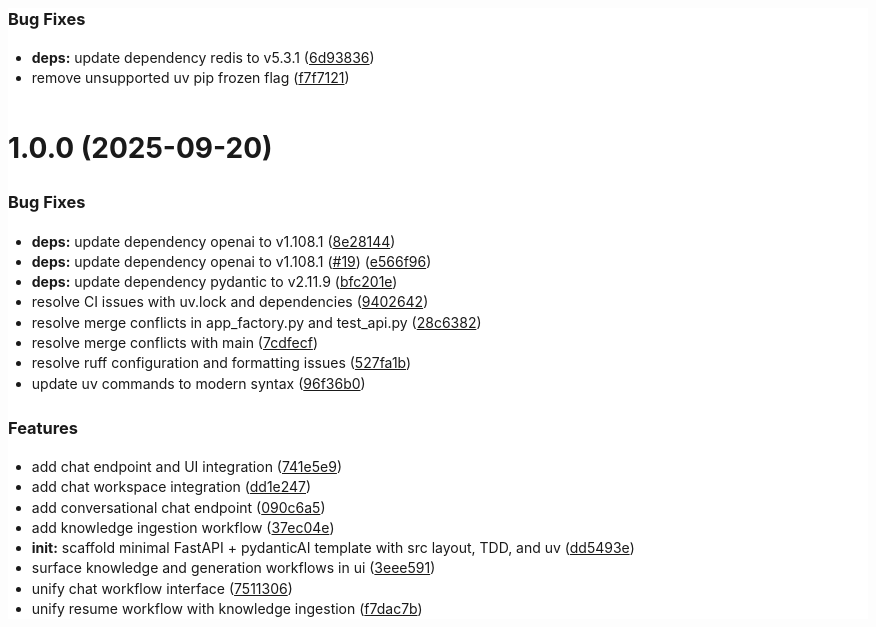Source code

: 
### Bug Fixes

* **deps:** update dependency redis to v5.3.1 ([6d93836](https://github.com/yamshy/resume-assistant/commit/6d93836f5e3b749f00120f5e6c3ba13c1727b030))
* remove unsupported uv pip frozen flag ([f7f7121](https://github.com/yamshy/resume-assistant/commit/f7f712171a8401a95122dac0c4f350eb2ed8581b))

# 1.0.0 (2025-09-20)


### Bug Fixes

* **deps:** update dependency openai to v1.108.1 ([8e28144](https://github.com/yamshy/resume-assistant/commit/8e28144ab911575c2d98e79a6fc7ed3a3efd1dce))
* **deps:** update dependency openai to v1.108.1 ([#19](https://github.com/yamshy/resume-assistant/issues/19)) ([e566f96](https://github.com/yamshy/resume-assistant/commit/e566f96852c5eda71edba7d509df02006bcae750))
* **deps:** update dependency pydantic to v2.11.9 ([bfc201e](https://github.com/yamshy/resume-assistant/commit/bfc201e474acfe40473202e997f39ba5c049a2e9))
* resolve CI issues with uv.lock and dependencies ([9402642](https://github.com/yamshy/resume-assistant/commit/94026424b96e1f6118b37018743451bfc44a9f0b))
* resolve merge conflicts in app_factory.py and test_api.py ([28c6382](https://github.com/yamshy/resume-assistant/commit/28c63825a0fc196cbe666c8fc510f500182e6810))
* resolve merge conflicts with main ([7cdfecf](https://github.com/yamshy/resume-assistant/commit/7cdfecf3c974e1fc4739d9ee598671b679b4d399))
* resolve ruff configuration and formatting issues ([527fa1b](https://github.com/yamshy/resume-assistant/commit/527fa1bed3c1b6160bfbb1e13bc1371c608c4e96))
* update uv commands to modern syntax ([96f36b0](https://github.com/yamshy/resume-assistant/commit/96f36b03eb729a8f41e39c7a687271f134f60701))


### Features

* add chat endpoint and UI integration ([741e5e9](https://github.com/yamshy/resume-assistant/commit/741e5e95e2b57c5276c948f38bb51fe9552d9de4))
* add chat workspace integration ([dd1e247](https://github.com/yamshy/resume-assistant/commit/dd1e2475651feb6db1fd96d3a18df13a1b4f76fa))
* add conversational chat endpoint ([090c6a5](https://github.com/yamshy/resume-assistant/commit/090c6a572e1aa5247cf3ecac482a5890eb4a4883))
* add knowledge ingestion workflow ([37ec04e](https://github.com/yamshy/resume-assistant/commit/37ec04ed2ae25038bed65a09956dfaee84af2730))
* **init:** scaffold minimal FastAPI + pydanticAI template with src layout, TDD, and uv ([dd5493e](https://github.com/yamshy/resume-assistant/commit/dd5493e37e0d785f4e46b2430629d9270684254b))
* surface knowledge and generation workflows in ui ([3eee591](https://github.com/yamshy/resume-assistant/commit/3eee5912889bee9ea3242507fc5b4a90d5c71582))
* unify chat workflow interface ([7511306](https://github.com/yamshy/resume-assistant/commit/75113069804605d4e410144241ea17b10bab3b91))
* unify resume workflow with knowledge ingestion ([f7dac7b](https://github.com/yamshy/resume-assistant/commit/f7dac7b753ddb677f9142695aea006510836dc89))
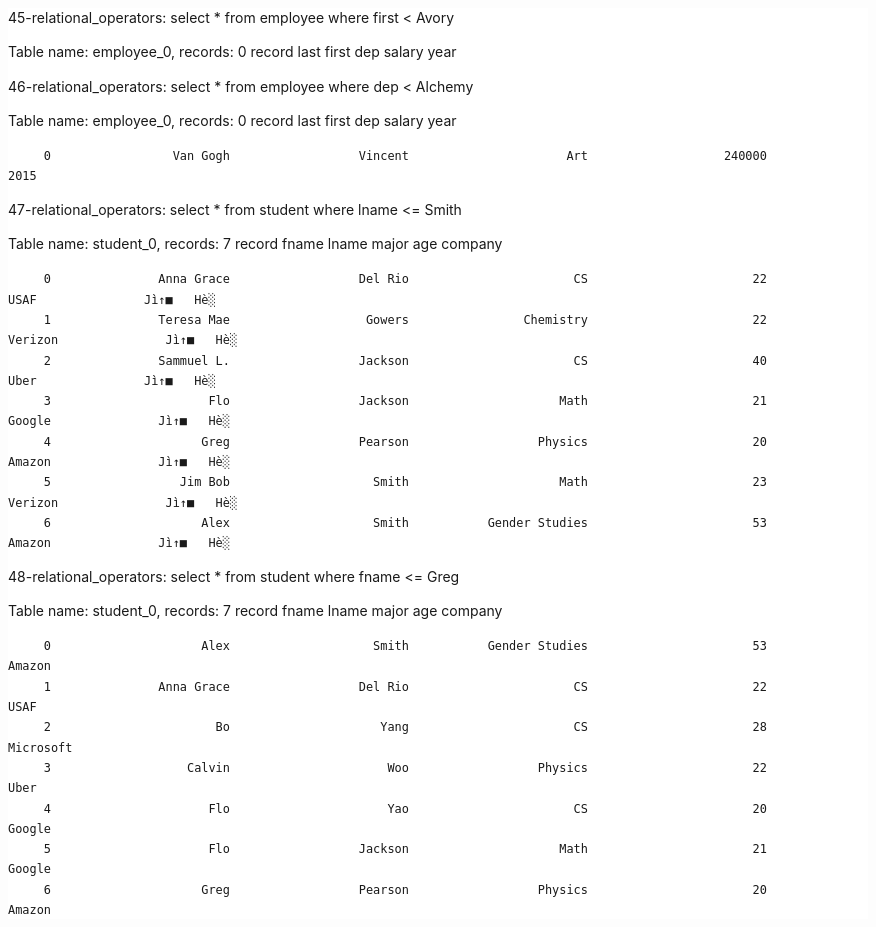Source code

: 

45-relational_operators: select * from employee where first < Avory

Table name: employee_0, records: 0
    record                     last                    first                      dep                   salary                     year



46-relational_operators: select * from employee where dep < Alchemy

Table name: employee_0, records: 0
    record                     last                    first                      dep                   salary                     year

         0                 Van Gogh                  Vincent                      Art                   240000                     2015


47-relational_operators: select * from student where lname <= Smith

Table name: student_0, records: 7
    record                    fname                    lname                    major                      age                  company

         0               Anna Grace                  Del Rio                       CS                       22                     USAF               Jì↑■   Hè░
         1               Teresa Mae                   Gowers                Chemistry                       22                  Verizon               Jì↑■   Hè░  
         2               Sammuel L.                  Jackson                       CS                       40                     Uber               Jì↑■   Hè░
         3                      Flo                  Jackson                     Math                       21                   Google               Jì↑■   Hè░
         4                     Greg                  Pearson                  Physics                       20                   Amazon               Jì↑■   Hè░
         5                  Jim Bob                    Smith                     Math                       23                  Verizon               Jì↑■   Hè░
         6                     Alex                    Smith           Gender Studies                       53                   Amazon               Jì↑■   Hè░


48-relational_operators: select * from student where fname <= Greg

Table name: student_0, records: 7
    record                    fname                    lname                    major                      age                  company

         0                     Alex                    Smith           Gender Studies                       53                   Amazon
         1               Anna Grace                  Del Rio                       CS                       22                     USAF
         2                       Bo                     Yang                       CS                       28                Microsoft
         3                   Calvin                      Woo                  Physics                       22                     Uber
         4                      Flo                      Yao                       CS                       20                   Google
         5                      Flo                  Jackson                     Math                       21                   Google
         6                     Greg                  Pearson                  Physics                       20                   Amazon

**WHAT THIS TASK INVOLVES:** Search the listing for the word "Physics". Copy every line in which it occurs.

**SOLUTION TO THE EXERCISE:**
         4                     Greg                  Pearson                  Physics                       20                   Amazon               Jì↑■   Hè░
         3                   Calvin                      Woo                  Physics                       22                     Uber
         6                     Greg                  Pearson                  Physics                       20                   Amazon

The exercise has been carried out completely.